---------- MATERIAL PROVIDED ----------
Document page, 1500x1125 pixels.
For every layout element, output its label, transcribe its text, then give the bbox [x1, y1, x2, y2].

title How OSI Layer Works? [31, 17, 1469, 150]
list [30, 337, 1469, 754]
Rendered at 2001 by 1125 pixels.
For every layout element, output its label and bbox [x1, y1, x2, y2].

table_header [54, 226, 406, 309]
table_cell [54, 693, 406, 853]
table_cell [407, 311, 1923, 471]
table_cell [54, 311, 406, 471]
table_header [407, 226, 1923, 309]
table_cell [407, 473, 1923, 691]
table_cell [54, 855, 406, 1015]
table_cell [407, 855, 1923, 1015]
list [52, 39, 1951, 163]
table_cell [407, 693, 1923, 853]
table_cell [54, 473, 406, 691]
----------
---------- MATERIAL PROVIDED ----------
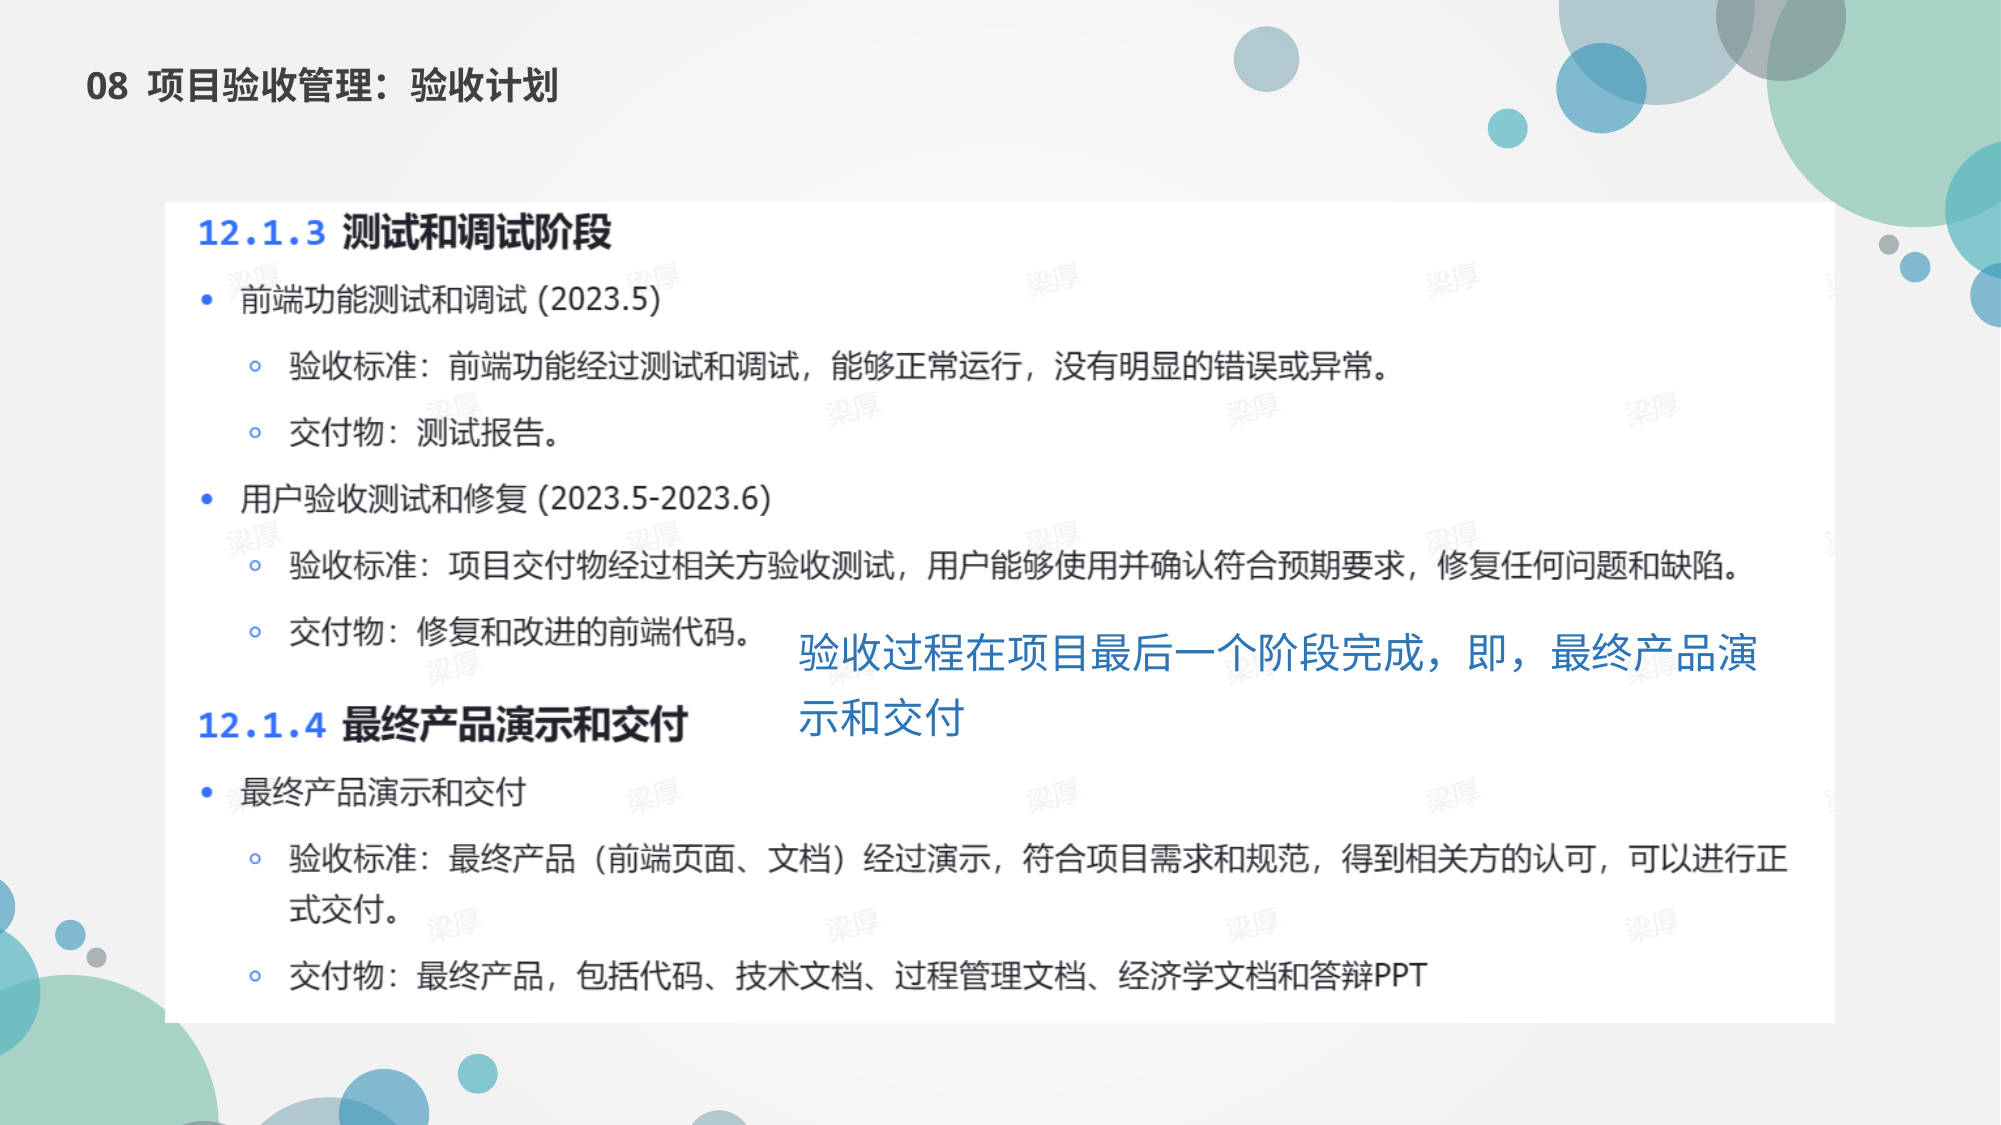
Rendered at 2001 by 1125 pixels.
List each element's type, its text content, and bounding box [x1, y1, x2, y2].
----------
---------- MATERIAL PROVIDED ----------
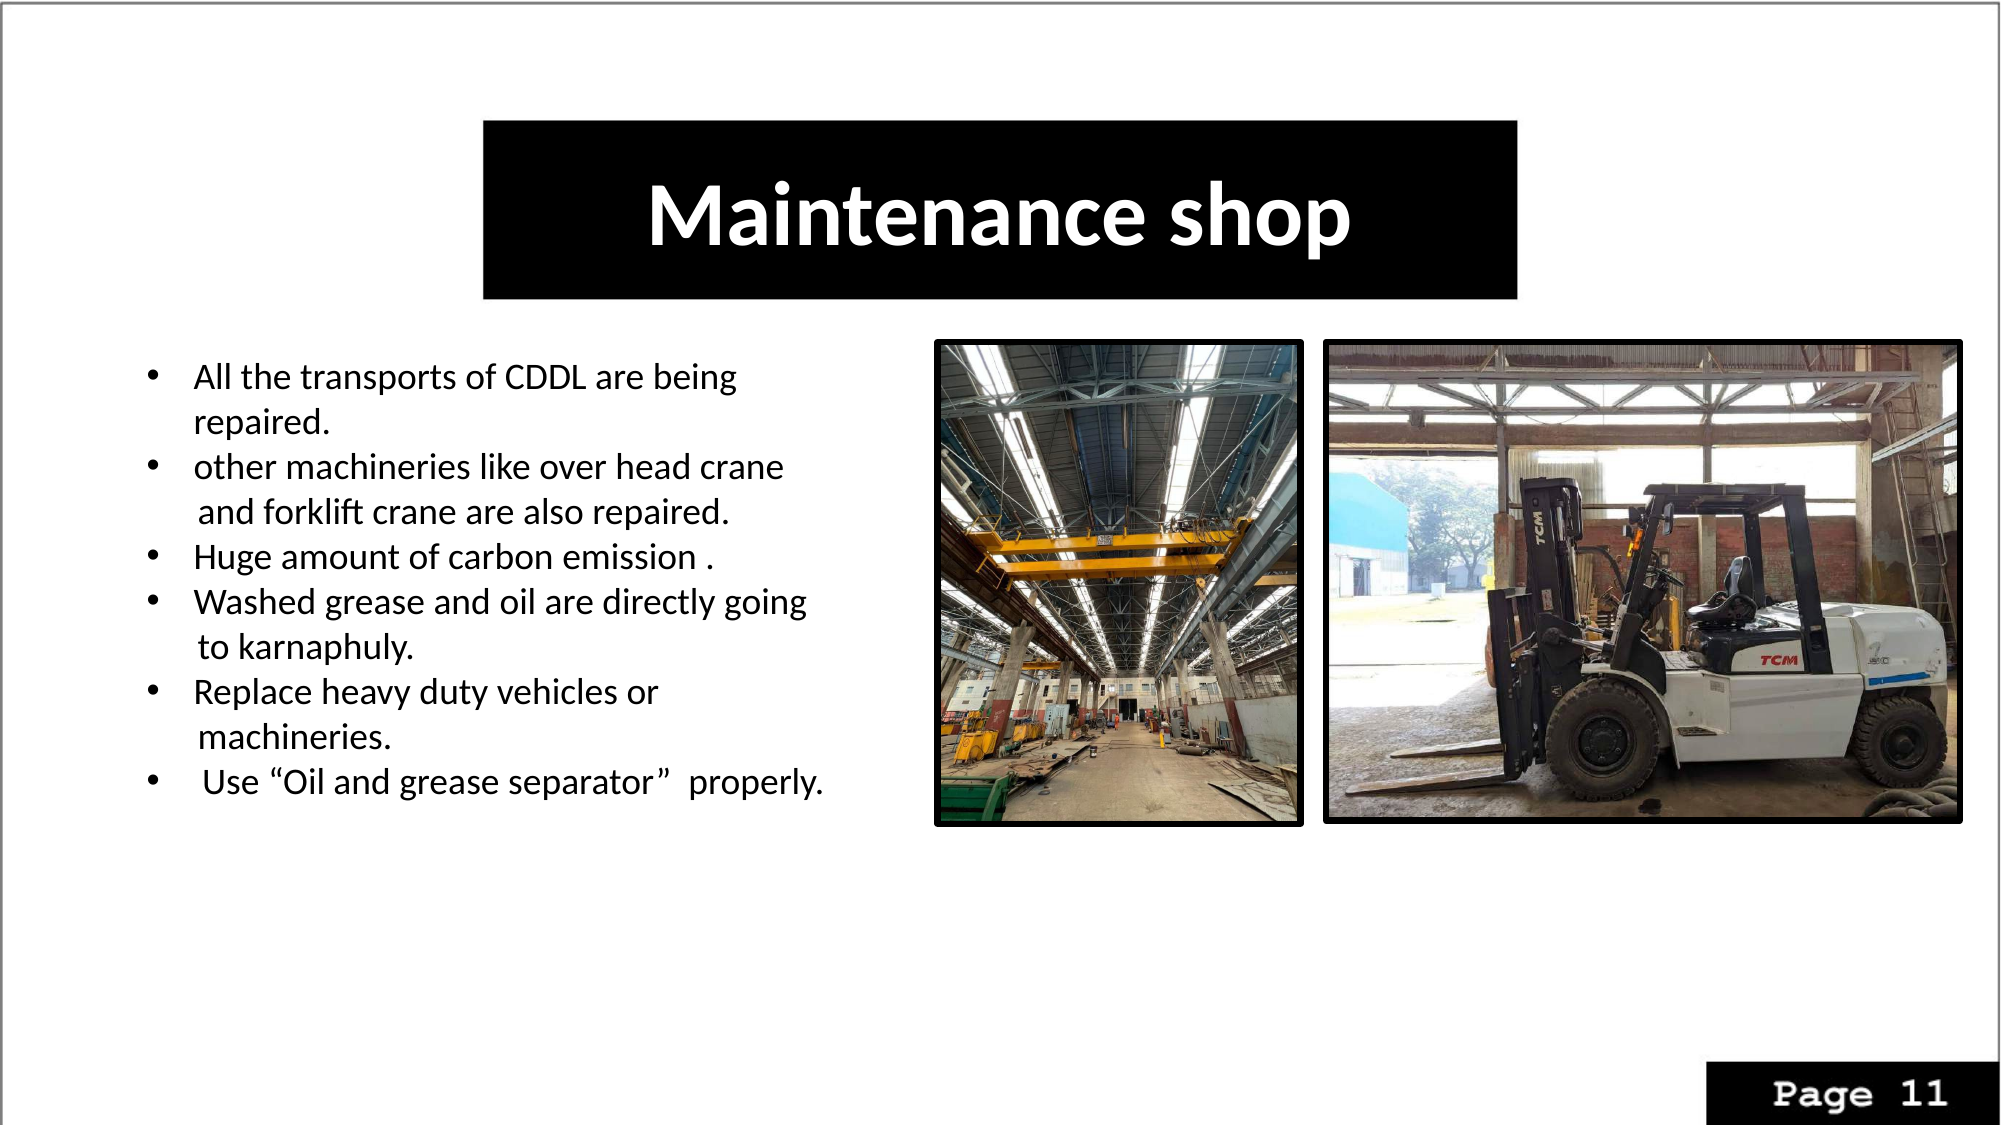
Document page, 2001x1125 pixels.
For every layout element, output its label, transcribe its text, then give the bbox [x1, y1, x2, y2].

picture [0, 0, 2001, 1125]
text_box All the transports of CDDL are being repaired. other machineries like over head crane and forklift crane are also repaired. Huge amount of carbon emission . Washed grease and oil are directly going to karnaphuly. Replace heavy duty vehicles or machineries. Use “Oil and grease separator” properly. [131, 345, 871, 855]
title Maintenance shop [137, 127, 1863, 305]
----------
**WORK REQUIRED:** Your task is to count the lines in the material containing the word "page" and to state only that number.

**SOLUTION FOR THIS TASK:** 2